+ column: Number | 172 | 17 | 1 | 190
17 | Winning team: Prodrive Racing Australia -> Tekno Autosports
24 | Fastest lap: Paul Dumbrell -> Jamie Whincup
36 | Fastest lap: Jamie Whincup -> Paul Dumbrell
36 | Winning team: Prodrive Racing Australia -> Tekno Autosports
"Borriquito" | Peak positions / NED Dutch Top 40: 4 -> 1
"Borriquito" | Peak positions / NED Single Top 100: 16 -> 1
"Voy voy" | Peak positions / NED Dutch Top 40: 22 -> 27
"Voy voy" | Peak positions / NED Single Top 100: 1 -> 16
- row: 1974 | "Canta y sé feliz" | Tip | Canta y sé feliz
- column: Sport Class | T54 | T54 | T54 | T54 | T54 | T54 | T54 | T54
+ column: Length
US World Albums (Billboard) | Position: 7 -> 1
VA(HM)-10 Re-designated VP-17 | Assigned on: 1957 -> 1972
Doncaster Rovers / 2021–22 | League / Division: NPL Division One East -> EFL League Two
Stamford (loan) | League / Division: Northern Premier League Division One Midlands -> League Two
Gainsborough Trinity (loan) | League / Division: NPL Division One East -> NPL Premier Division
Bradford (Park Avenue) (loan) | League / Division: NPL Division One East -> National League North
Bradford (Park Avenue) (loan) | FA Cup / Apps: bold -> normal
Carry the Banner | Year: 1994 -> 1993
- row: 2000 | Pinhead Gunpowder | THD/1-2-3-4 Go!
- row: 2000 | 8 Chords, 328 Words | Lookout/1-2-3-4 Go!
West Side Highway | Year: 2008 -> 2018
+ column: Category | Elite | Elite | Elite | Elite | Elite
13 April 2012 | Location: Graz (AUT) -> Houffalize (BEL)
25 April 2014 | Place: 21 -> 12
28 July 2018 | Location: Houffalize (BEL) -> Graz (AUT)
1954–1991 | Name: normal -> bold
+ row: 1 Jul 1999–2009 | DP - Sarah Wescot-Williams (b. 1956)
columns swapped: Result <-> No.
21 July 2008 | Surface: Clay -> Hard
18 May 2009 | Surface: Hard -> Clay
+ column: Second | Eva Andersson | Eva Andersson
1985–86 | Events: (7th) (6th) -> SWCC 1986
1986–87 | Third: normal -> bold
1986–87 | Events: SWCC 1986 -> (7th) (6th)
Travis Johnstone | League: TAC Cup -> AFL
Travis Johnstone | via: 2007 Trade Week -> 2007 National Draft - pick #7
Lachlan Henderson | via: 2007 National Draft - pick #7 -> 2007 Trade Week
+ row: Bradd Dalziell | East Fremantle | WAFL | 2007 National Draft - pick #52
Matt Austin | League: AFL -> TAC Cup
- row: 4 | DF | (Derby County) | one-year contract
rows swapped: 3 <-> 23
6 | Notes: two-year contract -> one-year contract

Task
Copy out the listing above, replacing "Winning team" with "Victorious team" wherever it occurs and leaving everything else unchanged.

Solution for this task
+ column: Number | 172 | 17 | 1 | 190
17 | Victorious team: Prodrive Racing Australia -> Tekno Autosports
24 | Fastest lap: Paul Dumbrell -> Jamie Whincup
36 | Fastest lap: Jamie Whincup -> Paul Dumbrell
36 | Victorious team: Prodrive Racing Australia -> Tekno Autosports
"Borriquito" | Peak positions / NED Dutch Top 40: 4 -> 1
"Borriquito" | Peak positions / NED Single Top 100: 16 -> 1
"Voy voy" | Peak positions / NED Dutch Top 40: 22 -> 27
"Voy voy" | Peak positions / NED Single Top 100: 1 -> 16
- row: 1974 | "Canta y sé feliz" | Tip | Canta y sé feliz
- column: Sport Class | T54 | T54 | T54 | T54 | T54 | T54 | T54 | T54
+ column: Length
US World Albums (Billboard) | Position: 7 -> 1
VA(HM)-10 Re-designated VP-17 | Assigned on: 1957 -> 1972
Doncaster Rovers / 2021–22 | League / Division: NPL Division One East -> EFL League Two
Stamford (loan) | League / Division: Northern Premier League Division One Midlands -> League Two
Gainsborough Trinity (loan) | League / Division: NPL Division One East -> NPL Premier Division
Bradford (Park Avenue) (loan) | League / Division: NPL Division One East -> National League North
Bradford (Park Avenue) (loan) | FA Cup / Apps: bold -> normal
Carry the Banner | Year: 1994 -> 1993
- row: 2000 | Pinhead Gunpowder | THD/1-2-3-4 Go!
- row: 2000 | 8 Chords, 328 Words | Lookout/1-2-3-4 Go!
West Side Highway | Year: 2008 -> 2018
+ column: Category | Elite | Elite | Elite | Elite | Elite
13 April 2012 | Location: Graz (AUT) -> Houffalize (BEL)
25 April 2014 | Place: 21 -> 12
28 July 2018 | Location: Houffalize (BEL) -> Graz (AUT)
1954–1991 | Name: normal -> bold
+ row: 1 Jul 1999–2009 | DP - Sarah Wescot-Williams (b. 1956)
columns swapped: Result <-> No.
21 July 2008 | Surface: Clay -> Hard
18 May 2009 | Surface: Hard -> Clay
+ column: Second | Eva Andersson | Eva Andersson
1985–86 | Events: (7th) (6th) -> SWCC 1986
1986–87 | Third: normal -> bold
1986–87 | Events: SWCC 1986 -> (7th) (6th)
Travis Johnstone | League: TAC Cup -> AFL
Travis Johnstone | via: 2007 Trade Week -> 2007 National Draft - pick #7
Lachlan Henderson | via: 2007 National Draft - pick #7 -> 2007 Trade Week
+ row: Bradd Dalziell | East Fremantle | WAFL | 2007 National Draft - pick #52
Matt Austin | League: AFL -> TAC Cup
- row: 4 | DF | (Derby County) | one-year contract
rows swapped: 3 <-> 23
6 | Notes: two-year contract -> one-year contract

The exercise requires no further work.